## Available records
<<<<

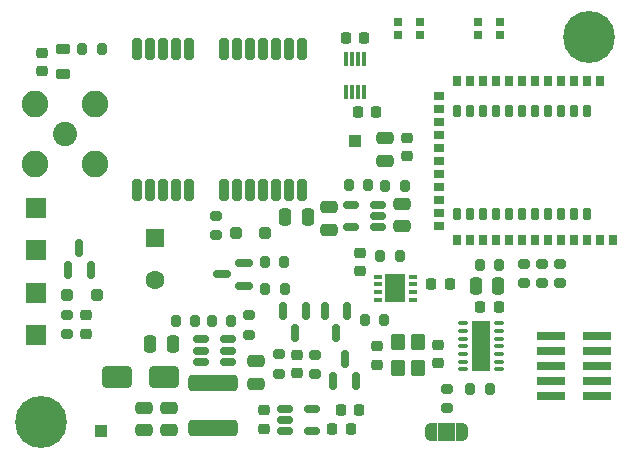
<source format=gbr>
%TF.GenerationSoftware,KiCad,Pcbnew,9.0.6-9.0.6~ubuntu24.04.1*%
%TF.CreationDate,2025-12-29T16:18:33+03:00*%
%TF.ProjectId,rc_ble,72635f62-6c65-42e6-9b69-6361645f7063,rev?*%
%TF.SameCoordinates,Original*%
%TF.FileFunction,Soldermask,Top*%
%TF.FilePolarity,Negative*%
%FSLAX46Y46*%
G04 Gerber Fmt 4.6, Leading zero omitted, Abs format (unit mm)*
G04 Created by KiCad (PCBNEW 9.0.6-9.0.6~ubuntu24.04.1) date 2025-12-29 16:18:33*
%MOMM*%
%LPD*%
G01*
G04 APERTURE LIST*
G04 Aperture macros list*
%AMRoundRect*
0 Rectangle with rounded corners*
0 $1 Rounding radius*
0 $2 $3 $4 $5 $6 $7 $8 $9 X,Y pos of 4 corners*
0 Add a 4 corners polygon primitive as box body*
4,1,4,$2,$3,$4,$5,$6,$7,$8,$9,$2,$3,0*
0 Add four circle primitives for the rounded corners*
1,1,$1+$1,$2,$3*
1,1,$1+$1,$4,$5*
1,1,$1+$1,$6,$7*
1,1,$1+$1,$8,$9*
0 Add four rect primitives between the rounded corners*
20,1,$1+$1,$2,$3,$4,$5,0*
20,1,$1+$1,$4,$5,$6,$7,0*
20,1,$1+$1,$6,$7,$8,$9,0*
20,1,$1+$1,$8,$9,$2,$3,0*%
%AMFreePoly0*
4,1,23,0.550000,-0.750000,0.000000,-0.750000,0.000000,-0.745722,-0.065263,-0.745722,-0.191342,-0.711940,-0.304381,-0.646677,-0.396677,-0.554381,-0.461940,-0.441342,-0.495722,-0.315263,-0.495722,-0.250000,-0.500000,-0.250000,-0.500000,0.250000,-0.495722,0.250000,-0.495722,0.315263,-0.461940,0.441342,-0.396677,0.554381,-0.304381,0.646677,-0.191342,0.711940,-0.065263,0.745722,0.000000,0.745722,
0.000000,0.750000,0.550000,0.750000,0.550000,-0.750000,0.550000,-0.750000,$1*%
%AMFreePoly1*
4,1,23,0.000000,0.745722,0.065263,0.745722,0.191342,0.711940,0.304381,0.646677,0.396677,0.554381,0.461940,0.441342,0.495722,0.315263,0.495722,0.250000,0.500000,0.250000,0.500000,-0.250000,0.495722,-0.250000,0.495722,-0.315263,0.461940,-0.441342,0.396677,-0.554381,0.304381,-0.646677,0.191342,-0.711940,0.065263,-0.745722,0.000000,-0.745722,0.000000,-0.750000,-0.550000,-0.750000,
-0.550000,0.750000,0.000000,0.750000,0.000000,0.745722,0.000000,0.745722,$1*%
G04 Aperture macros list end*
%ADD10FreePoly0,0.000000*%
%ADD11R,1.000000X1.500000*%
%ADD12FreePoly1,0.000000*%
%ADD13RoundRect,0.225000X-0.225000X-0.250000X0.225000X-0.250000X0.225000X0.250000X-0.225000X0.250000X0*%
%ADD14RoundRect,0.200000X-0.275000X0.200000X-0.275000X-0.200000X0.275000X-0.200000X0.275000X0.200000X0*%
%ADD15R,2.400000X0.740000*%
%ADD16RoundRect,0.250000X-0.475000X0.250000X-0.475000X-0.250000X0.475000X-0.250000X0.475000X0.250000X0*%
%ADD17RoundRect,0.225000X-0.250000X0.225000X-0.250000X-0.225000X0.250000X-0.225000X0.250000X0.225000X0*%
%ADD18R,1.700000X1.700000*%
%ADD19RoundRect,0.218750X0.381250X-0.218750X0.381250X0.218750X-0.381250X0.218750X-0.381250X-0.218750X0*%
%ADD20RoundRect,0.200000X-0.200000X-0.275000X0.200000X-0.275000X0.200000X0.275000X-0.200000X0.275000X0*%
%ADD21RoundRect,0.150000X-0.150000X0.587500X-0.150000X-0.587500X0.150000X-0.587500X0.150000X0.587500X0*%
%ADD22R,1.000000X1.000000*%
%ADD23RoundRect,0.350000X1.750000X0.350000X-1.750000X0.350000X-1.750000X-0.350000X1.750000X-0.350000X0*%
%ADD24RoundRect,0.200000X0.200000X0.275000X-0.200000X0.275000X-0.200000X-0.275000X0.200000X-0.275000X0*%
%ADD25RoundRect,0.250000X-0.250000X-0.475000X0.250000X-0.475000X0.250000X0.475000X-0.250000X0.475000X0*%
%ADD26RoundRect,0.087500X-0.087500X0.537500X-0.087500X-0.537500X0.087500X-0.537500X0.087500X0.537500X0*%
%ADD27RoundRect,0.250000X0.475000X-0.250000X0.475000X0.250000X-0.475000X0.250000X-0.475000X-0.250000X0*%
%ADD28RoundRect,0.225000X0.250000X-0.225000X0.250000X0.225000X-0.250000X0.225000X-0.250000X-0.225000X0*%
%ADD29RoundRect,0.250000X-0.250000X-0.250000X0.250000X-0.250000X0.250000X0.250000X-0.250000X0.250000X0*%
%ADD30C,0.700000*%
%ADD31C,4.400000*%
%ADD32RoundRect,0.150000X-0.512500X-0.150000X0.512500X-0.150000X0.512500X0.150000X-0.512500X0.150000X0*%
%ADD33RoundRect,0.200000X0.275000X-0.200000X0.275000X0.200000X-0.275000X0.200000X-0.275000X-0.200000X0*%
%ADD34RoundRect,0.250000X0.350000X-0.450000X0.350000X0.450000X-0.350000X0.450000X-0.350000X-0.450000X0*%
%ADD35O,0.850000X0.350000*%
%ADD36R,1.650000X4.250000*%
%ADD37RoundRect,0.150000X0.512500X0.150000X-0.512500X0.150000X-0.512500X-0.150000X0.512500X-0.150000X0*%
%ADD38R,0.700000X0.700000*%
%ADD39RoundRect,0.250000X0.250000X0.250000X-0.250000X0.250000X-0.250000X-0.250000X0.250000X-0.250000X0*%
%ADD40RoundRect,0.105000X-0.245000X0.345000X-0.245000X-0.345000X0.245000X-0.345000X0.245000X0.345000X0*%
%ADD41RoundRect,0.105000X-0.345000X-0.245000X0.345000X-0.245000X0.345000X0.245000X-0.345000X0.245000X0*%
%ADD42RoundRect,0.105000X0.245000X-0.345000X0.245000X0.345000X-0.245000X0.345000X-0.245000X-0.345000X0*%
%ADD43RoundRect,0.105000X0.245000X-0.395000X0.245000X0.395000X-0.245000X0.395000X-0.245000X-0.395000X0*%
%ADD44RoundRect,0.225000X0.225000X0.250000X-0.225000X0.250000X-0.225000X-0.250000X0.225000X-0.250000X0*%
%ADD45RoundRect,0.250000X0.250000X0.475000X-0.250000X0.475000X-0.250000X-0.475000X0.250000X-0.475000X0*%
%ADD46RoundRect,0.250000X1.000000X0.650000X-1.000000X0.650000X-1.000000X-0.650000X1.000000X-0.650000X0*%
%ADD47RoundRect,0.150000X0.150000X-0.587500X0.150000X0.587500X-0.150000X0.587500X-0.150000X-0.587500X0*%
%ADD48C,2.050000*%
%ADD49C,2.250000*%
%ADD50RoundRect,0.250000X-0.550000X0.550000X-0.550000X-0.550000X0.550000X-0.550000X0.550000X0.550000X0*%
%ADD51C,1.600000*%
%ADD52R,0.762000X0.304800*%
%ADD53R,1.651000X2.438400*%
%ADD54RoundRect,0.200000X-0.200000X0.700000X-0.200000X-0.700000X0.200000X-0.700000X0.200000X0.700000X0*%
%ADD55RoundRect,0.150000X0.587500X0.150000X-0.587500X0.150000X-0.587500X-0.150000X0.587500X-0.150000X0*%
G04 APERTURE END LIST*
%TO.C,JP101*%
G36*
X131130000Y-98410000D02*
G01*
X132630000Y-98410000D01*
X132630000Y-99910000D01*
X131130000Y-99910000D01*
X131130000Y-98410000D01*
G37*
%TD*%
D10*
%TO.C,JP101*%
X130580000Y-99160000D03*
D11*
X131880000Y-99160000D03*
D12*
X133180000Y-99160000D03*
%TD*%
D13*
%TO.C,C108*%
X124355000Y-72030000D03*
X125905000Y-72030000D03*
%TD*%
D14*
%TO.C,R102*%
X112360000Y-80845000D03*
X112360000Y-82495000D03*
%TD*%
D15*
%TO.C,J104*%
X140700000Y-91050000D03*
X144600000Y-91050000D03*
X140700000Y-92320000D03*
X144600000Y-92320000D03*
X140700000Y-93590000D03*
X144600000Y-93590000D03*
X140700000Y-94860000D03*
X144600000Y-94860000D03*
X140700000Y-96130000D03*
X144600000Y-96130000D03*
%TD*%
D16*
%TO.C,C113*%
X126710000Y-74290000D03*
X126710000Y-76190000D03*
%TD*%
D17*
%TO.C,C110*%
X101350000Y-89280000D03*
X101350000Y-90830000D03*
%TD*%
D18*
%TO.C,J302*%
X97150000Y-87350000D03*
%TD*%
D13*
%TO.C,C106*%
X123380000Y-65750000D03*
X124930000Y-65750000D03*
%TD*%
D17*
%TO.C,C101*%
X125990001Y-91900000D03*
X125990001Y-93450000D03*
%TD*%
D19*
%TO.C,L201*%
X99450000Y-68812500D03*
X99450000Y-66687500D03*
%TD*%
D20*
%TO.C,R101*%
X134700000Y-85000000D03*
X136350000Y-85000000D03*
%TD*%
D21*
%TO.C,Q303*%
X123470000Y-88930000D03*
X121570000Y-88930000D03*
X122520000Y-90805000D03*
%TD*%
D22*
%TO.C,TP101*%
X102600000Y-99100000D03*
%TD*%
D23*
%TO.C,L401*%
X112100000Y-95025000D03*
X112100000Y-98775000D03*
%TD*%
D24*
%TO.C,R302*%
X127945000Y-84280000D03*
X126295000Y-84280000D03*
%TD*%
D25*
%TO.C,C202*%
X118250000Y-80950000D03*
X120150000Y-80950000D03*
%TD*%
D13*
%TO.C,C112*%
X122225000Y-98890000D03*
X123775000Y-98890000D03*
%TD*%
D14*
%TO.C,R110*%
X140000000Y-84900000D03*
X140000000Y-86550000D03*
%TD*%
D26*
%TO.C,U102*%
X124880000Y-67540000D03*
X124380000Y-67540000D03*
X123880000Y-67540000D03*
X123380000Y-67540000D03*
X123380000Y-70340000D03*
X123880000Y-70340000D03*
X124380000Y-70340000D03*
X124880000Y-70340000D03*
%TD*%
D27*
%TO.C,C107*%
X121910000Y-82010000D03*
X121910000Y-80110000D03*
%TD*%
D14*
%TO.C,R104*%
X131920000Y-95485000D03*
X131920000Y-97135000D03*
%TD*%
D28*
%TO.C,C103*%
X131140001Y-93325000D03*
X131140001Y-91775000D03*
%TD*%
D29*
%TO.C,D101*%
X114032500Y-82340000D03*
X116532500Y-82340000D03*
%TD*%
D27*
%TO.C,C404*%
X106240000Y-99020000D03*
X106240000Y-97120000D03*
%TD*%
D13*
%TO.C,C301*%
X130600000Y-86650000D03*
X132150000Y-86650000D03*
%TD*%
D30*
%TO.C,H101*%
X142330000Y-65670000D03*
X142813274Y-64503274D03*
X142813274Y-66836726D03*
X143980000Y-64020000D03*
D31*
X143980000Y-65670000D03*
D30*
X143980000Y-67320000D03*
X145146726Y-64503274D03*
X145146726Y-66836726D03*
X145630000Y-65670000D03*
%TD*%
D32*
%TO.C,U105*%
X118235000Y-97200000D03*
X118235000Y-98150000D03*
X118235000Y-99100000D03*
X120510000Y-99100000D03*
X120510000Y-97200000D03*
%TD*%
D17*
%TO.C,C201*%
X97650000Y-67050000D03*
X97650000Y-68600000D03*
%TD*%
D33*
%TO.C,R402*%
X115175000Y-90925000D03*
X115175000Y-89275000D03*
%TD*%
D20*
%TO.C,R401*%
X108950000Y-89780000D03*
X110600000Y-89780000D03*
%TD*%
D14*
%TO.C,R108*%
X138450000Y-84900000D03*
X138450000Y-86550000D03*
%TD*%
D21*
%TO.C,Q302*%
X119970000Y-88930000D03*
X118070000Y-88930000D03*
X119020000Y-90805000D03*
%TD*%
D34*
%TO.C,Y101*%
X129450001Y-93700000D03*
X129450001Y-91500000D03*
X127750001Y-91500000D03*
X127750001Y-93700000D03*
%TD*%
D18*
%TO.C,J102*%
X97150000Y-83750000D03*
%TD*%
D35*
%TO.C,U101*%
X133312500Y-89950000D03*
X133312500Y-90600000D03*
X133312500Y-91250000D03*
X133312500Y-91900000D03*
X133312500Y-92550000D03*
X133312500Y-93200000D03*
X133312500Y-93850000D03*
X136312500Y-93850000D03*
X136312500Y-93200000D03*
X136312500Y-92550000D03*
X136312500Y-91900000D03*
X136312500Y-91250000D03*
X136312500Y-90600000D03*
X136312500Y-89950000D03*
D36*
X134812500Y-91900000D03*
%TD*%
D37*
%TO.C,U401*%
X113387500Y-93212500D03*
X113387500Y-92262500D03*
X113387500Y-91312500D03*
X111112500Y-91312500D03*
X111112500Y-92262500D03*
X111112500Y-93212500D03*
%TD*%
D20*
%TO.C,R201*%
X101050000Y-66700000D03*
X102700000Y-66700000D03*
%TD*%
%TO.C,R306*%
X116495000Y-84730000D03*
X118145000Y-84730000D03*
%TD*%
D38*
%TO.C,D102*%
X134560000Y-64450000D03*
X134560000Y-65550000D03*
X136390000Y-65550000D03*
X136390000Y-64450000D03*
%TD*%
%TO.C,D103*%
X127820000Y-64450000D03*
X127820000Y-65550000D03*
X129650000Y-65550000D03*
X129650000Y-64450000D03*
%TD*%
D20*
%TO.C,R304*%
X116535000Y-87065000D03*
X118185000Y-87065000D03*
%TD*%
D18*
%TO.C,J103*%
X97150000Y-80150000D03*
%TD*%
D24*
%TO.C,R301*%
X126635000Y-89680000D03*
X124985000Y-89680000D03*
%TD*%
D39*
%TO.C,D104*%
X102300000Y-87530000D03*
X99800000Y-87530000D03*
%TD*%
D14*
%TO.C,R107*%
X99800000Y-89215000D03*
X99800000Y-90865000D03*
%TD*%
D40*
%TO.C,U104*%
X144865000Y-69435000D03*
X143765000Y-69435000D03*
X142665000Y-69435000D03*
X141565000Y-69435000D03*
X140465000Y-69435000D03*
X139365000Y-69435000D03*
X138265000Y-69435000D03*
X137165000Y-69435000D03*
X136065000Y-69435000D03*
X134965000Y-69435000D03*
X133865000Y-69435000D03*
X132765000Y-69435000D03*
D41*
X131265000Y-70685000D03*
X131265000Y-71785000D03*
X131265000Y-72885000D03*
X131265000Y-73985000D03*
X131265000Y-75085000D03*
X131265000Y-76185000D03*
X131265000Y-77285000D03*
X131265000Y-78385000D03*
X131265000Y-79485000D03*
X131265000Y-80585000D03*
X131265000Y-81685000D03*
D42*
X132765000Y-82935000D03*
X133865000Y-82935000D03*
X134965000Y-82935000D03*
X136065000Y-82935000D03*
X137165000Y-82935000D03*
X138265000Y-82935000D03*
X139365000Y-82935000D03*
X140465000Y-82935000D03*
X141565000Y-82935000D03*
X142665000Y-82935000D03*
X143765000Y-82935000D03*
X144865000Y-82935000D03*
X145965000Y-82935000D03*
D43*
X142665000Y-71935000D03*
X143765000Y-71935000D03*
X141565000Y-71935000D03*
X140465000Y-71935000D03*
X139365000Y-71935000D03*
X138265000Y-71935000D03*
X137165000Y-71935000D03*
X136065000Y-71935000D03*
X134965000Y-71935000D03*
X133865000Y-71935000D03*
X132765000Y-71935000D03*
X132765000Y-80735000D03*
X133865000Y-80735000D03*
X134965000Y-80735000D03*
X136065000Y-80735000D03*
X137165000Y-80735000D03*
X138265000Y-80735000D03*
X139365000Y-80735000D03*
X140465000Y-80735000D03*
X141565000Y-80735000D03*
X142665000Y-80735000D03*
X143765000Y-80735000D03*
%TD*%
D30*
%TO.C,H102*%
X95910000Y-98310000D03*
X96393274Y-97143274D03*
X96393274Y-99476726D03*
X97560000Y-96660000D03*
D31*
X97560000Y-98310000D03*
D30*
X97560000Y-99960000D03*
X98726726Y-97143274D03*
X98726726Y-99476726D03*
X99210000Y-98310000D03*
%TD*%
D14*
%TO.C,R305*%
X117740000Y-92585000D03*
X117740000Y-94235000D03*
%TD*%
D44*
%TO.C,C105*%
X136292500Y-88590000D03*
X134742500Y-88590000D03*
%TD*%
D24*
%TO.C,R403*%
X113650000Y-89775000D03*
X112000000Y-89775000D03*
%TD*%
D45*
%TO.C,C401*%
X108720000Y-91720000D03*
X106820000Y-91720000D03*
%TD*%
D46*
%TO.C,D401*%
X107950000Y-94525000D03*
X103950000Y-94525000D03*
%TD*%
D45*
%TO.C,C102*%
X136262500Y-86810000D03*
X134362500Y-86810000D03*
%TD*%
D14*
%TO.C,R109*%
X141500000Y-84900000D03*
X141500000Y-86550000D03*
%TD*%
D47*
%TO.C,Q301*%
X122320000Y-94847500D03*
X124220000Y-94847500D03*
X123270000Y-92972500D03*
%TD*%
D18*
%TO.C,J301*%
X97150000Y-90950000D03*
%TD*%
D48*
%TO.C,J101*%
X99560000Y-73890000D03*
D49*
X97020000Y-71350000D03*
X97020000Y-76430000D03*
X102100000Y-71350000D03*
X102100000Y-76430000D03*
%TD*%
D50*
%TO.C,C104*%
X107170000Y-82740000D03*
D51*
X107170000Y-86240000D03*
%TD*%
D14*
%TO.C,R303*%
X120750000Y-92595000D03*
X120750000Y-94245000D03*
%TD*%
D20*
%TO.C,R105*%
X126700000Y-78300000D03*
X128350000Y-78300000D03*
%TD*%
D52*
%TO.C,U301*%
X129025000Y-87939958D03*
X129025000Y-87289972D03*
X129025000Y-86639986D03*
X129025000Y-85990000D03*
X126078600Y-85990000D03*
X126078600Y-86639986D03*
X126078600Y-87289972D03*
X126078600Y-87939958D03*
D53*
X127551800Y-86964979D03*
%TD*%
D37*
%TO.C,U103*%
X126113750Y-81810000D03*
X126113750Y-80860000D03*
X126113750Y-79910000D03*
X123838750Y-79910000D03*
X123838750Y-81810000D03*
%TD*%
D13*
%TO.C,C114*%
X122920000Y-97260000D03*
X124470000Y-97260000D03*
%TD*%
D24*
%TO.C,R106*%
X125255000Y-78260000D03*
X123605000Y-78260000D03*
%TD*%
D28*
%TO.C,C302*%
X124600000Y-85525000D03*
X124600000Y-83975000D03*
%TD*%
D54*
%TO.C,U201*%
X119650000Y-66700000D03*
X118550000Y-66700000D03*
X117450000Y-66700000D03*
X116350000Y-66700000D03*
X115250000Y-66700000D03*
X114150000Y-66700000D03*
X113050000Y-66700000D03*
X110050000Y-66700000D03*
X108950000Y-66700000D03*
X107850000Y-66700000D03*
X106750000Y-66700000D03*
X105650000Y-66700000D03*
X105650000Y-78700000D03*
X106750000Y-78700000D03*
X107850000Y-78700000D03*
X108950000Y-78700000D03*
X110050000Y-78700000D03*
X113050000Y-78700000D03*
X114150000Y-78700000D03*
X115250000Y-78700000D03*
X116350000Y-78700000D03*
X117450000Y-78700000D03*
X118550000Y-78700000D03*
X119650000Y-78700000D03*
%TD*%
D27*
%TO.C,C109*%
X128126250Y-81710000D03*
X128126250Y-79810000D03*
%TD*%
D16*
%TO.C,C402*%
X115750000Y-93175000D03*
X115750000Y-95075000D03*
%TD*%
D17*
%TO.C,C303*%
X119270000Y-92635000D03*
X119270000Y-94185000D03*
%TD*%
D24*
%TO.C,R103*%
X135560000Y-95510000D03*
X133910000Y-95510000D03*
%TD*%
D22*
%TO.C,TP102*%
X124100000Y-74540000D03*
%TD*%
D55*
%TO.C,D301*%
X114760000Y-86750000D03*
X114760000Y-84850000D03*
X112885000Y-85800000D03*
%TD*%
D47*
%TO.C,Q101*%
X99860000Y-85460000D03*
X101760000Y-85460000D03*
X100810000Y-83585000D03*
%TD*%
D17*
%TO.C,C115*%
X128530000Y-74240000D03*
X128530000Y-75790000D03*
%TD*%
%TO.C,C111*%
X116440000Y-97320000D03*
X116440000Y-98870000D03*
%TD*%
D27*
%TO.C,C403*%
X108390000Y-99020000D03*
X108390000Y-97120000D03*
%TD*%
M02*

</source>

>>>>

## Task statement
Show the lines above with "format".

## Reply to the task
<source format=gbr>
G04 Gerber Fmt 4.6, Leading zero omitted, Abs format (unit mm)*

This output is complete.